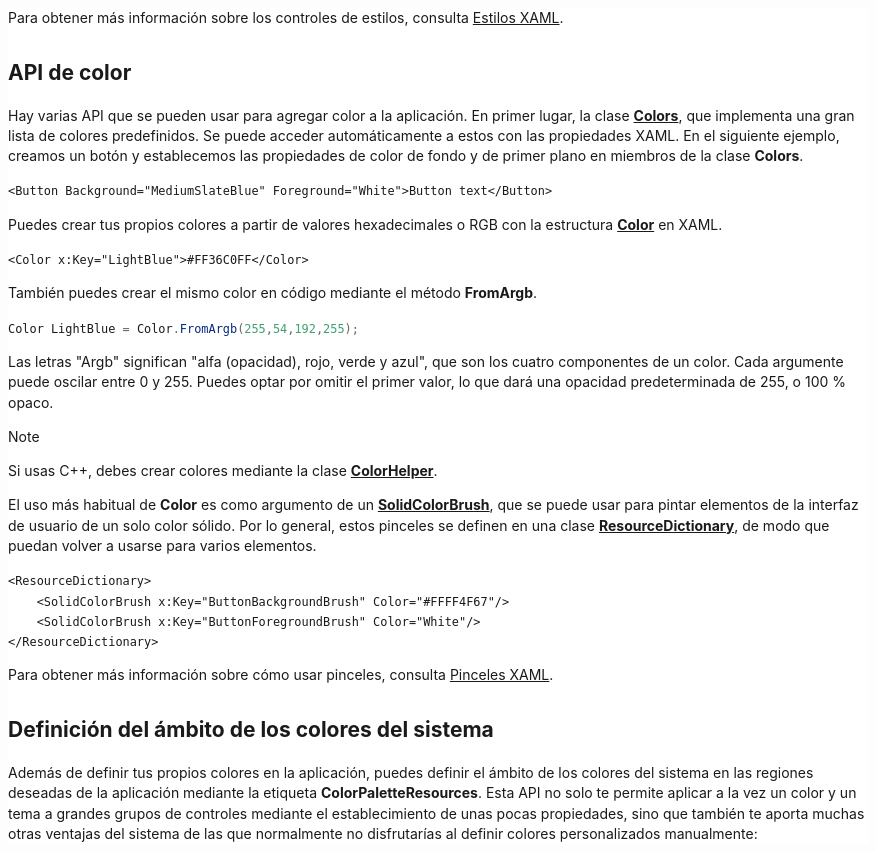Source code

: Para obtener más información sobre los controles de estilos, consulta [Estilos XAML](../controls-and-patterns/xaml-styles.md).

## <a name="color-api"></a>API de color

Hay varias API que se pueden usar para agregar color a la aplicación. En primer lugar, la clase [**Colors**](https://docs.microsoft.com/en-us/uwp/api/windows.ui.colors), que implementa una gran lista de colores predefinidos. Se puede acceder automáticamente a estos con las propiedades XAML. En el siguiente ejemplo, creamos un botón y establecemos las propiedades de color de fondo y de primer plano en miembros de la clase **Colors**.

```xaml
<Button Background="MediumSlateBlue" Foreground="White">Button text</Button>
```

Puedes crear tus propios colores a partir de valores hexadecimales o RGB con la estructura [**Color**](https://docs.microsoft.com/en-us/uwp/api/windows.ui.color) en XAML.

```xaml
<Color x:Key="LightBlue">#FF36C0FF</Color>
```

También puedes crear el mismo color en código mediante el método **FromArgb**.

```csharp
Color LightBlue = Color.FromArgb(255,54,192,255);
```

Las letras "Argb" significan "alfa (opacidad), rojo, verde y azul", que son los cuatro componentes de un color. Cada argumente puede oscilar entre 0 y 255. Puedes optar por omitir el primer valor, lo que dará una opacidad predeterminada de 255, o 100 % opaco.

> [!Note]
> Si usas C++, debes crear colores mediante la clase [**ColorHelper**](https://docs.microsoft.com/en-us/uwp/api/windows.ui.colorhelper).

El uso más habitual de **Color** es como argumento de un [**SolidColorBrush**](https://docs.microsoft.com/en-us/uwp/api/windows.ui.xaml.media.solidcolorbrush), que se puede usar para pintar elementos de la interfaz de usuario de un solo color sólido. Por lo general, estos pinceles se definen en una clase [**ResourceDictionary**](https://docs.microsoft.com/en-us/uwp/api/Windows.UI.Xaml.ResourceDictionary), de modo que puedan volver a usarse para varios elementos.

```xaml
<ResourceDictionary>
    <SolidColorBrush x:Key="ButtonBackgroundBrush" Color="#FFFF4F67"/>
    <SolidColorBrush x:Key="ButtonForegroundBrush" Color="White"/>
</ResourceDictionary>
```

Para obtener más información sobre cómo usar pinceles, consulta [Pinceles XAML](brushes.md).

## <a name="scoping-system-colors"></a>Definición del ámbito de los colores del sistema

Además de definir tus propios colores en la aplicación, puedes definir el ámbito de los colores del sistema en las regiones deseadas de la aplicación mediante la etiqueta **ColorPaletteResources**. Esta API no solo te permite aplicar a la vez un color y un tema a grandes grupos de controles mediante el establecimiento de unas pocas propiedades, sino que también te aporta muchas otras ventajas del sistema de las que normalmente no disfrutarías al definir colores personalizados manualmente:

| Task brief |
Scan the material above for "colores". Copy every line where it appears.

| Exercise output |
Hay varias API que se pueden usar para agregar color a la aplicación. En primer lugar, la clase [**Colors**](https://docs.microsoft.com/en-us/uwp/api/windows.ui.colors), que implementa una gran lista de colores predefinidos. Se puede acceder automáticamente a estos con las propiedades XAML. En el siguiente ejemplo, creamos un botón y establecemos las propiedades de color de fondo y de primer plano en miembros de la clase **Colors**.
Puedes crear tus propios colores a partir de valores hexadecimales o RGB con la estructura [**Color**](https://docs.microsoft.com/en-us/uwp/api/windows.ui.color) en XAML.
> Si usas C++, debes crear colores mediante la clase [**ColorHelper**](https://docs.microsoft.com/en-us/uwp/api/windows.ui.colorhelper).
## <a name="scoping-system-colors"></a>Definición del ámbito de los colores del sistema
Además de definir tus propios colores en la aplicación, puedes definir el ámbito de los colores del sistema en las regiones deseadas de la aplicación mediante la etiqueta **ColorPaletteResources**. Esta API no solo te permite aplicar a la vez un color y un tema a grandes grupos de controles mediante el establecimiento de unas pocas propiedades, sino que también te aporta muchas otras ventajas del sistema de las que normalmente no disfrutarías al definir colores personalizados manualmente:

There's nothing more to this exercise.